To create SPEAR, Intel Labs worked with a team of professional artists for over a year to construct a collection of handcrafted interactive environments. SPEAR features a starter pack of 300 virtual indoor environments with more than 2,500 rooms and 17,000 objects that can be manipulated individually. These interactive training environments use detailed geometry, photorealistic materials, realistic physics and accurate lighting. New content packs targeting industrial and healthcare domains will be released soon.

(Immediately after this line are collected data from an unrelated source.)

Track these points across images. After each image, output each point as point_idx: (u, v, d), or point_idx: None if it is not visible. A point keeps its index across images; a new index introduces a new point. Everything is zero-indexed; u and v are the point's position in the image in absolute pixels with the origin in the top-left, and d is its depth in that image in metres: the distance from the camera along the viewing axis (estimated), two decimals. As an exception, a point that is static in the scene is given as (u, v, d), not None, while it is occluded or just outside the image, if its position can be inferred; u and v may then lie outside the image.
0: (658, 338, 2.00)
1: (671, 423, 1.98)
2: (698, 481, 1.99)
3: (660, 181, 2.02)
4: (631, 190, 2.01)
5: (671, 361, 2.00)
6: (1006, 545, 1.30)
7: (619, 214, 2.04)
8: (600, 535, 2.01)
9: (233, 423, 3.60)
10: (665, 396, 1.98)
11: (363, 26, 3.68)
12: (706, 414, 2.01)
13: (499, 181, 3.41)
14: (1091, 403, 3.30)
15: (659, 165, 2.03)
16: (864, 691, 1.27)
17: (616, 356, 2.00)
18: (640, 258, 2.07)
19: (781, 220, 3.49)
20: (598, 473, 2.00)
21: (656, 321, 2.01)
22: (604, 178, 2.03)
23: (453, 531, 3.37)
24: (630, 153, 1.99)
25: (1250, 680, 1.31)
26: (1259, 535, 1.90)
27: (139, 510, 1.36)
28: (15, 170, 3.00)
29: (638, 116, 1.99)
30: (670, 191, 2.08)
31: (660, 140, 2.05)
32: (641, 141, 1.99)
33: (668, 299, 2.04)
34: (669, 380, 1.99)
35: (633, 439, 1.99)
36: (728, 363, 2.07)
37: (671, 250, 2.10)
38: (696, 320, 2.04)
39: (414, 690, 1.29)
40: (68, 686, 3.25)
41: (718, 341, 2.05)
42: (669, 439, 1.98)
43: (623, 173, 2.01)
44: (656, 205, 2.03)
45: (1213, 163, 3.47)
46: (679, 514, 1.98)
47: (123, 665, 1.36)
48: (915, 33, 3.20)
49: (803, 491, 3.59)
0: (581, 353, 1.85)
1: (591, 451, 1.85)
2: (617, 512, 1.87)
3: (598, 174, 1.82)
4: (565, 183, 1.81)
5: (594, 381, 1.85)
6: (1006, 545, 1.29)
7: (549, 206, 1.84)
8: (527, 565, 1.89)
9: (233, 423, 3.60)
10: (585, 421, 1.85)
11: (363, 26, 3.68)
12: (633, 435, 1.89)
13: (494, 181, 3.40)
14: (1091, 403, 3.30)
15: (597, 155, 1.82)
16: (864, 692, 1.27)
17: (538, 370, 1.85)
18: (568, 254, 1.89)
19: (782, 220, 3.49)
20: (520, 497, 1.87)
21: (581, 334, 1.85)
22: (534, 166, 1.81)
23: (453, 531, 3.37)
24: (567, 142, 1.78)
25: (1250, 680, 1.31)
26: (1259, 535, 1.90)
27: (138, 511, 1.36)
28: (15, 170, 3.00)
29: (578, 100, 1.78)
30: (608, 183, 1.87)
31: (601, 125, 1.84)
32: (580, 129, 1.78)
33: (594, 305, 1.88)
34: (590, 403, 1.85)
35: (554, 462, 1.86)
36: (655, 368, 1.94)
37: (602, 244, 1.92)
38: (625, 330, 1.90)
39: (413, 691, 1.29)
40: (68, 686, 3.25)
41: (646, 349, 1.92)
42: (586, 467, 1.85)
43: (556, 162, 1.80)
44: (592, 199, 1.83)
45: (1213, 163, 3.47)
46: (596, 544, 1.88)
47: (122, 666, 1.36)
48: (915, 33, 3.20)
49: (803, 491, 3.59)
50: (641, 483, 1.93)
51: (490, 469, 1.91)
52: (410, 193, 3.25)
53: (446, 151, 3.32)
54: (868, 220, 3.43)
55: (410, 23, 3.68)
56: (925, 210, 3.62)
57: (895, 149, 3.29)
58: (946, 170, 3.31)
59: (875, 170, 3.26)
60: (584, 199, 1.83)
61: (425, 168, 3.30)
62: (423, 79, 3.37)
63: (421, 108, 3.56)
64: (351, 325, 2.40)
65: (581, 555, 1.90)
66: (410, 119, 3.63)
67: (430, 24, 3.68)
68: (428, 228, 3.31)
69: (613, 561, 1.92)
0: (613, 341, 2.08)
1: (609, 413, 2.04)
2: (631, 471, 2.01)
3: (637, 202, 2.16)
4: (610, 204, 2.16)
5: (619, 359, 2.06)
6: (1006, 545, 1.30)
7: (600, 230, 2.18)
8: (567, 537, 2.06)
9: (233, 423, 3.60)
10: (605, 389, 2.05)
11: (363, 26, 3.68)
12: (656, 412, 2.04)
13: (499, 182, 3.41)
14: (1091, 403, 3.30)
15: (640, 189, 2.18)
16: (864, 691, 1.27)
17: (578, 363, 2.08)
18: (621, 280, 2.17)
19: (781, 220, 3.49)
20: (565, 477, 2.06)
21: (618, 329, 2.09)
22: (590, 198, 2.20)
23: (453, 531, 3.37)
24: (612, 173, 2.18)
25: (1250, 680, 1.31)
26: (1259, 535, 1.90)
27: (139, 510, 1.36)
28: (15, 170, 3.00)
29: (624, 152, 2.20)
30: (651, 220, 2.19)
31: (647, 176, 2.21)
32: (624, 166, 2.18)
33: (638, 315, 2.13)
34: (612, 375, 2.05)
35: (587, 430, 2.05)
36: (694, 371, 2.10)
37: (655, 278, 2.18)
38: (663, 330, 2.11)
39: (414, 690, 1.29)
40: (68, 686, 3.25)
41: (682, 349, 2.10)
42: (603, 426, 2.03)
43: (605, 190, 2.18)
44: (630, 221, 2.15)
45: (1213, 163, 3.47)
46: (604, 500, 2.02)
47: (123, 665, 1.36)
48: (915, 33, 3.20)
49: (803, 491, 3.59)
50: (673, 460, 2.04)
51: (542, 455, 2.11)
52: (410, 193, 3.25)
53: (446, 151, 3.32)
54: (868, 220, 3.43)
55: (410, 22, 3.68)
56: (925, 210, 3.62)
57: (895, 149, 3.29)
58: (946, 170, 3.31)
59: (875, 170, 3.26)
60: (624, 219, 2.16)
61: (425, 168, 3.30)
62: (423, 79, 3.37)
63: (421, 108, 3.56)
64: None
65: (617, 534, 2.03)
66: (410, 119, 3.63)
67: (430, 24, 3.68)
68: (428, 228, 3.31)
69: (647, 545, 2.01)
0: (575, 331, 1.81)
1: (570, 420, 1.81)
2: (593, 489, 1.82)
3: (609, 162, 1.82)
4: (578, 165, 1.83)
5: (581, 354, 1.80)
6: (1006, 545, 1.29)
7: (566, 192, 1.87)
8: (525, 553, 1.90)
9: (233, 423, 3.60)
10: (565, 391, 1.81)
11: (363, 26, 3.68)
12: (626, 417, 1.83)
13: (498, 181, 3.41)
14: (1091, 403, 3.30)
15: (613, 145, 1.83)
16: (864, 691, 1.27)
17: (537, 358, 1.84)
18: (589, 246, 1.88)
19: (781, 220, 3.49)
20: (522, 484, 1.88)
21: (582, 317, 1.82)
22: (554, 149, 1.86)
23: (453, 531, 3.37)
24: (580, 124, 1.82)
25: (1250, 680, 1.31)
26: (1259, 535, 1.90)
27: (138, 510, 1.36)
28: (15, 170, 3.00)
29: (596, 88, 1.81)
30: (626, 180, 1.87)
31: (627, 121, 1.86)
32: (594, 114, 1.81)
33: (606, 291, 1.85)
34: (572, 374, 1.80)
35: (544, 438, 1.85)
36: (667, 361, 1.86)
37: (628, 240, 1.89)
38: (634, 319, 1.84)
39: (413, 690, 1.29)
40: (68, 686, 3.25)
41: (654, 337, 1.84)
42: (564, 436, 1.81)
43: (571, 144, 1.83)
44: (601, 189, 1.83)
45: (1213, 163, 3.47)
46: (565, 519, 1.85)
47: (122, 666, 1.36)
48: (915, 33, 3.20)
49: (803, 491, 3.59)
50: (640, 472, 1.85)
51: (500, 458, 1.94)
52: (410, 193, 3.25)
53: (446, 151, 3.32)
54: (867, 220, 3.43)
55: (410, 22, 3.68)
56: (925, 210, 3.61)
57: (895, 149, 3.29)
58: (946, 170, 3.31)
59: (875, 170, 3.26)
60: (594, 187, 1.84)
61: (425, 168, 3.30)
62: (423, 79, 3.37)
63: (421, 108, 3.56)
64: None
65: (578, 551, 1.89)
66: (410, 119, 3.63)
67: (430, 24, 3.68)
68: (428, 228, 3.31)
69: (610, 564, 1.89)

By offering diverse and realistic environments, SPEAR helps throughout the development cycle of embodied AI systems, and enables training agents to operate in the real world, straight from simulation. SPEAR helps to improve accuracy on many embodied AI tasks, especially traversing and rearranging cluttered indoor environments. SPEAR aims to decrease the time to market for household robotics and smart warehouse applications, and increase the spatial intelligence of embodied agents.

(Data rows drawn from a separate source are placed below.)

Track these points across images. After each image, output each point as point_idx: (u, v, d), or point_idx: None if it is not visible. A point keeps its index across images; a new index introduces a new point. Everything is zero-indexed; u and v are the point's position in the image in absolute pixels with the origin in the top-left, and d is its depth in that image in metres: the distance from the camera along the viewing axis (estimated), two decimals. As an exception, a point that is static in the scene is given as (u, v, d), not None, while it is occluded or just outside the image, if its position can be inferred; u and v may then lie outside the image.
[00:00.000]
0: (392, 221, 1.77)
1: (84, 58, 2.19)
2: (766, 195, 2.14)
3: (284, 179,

Challenges in Training AI Systems
In the field of embodied AI, agents learn by interacting with different variables in the physical world. However, capturing and compiling these interactions into training data can be labor intensive. In response, the embodied AI community has developed interactive simulators, where robots can be trained and validated in simulation before being deployed in the physical world.
While existing simulators have enabled rapid progress on increasingly complex and open-ended real-world tasks such as point-goal and object navigation, object manipulation, and autonomous driving, these sims have several limitations. Simulators that use artist-created environments typically provide a limited selection of unique scenes, such as a few dozen homes or a few hundred isolated rooms, which can lead to severe over-fitting and poor sim-to-real transfer performance. On the other hand, simulators that use scanned 3D environments provide larger collections of scenes, but offer little or no interactivity with objects.
Overview of SPEAR
SPEAR was designed based on three main requirements: (1) support a collection of environments that is as large, diverse, and high quality; (2) provide physical realism to support realistic interactions with a range of household objects; and (3) offer as much photorealism as possible, while still maintaining enough rendering speed to support training complex embodied agent behaviors.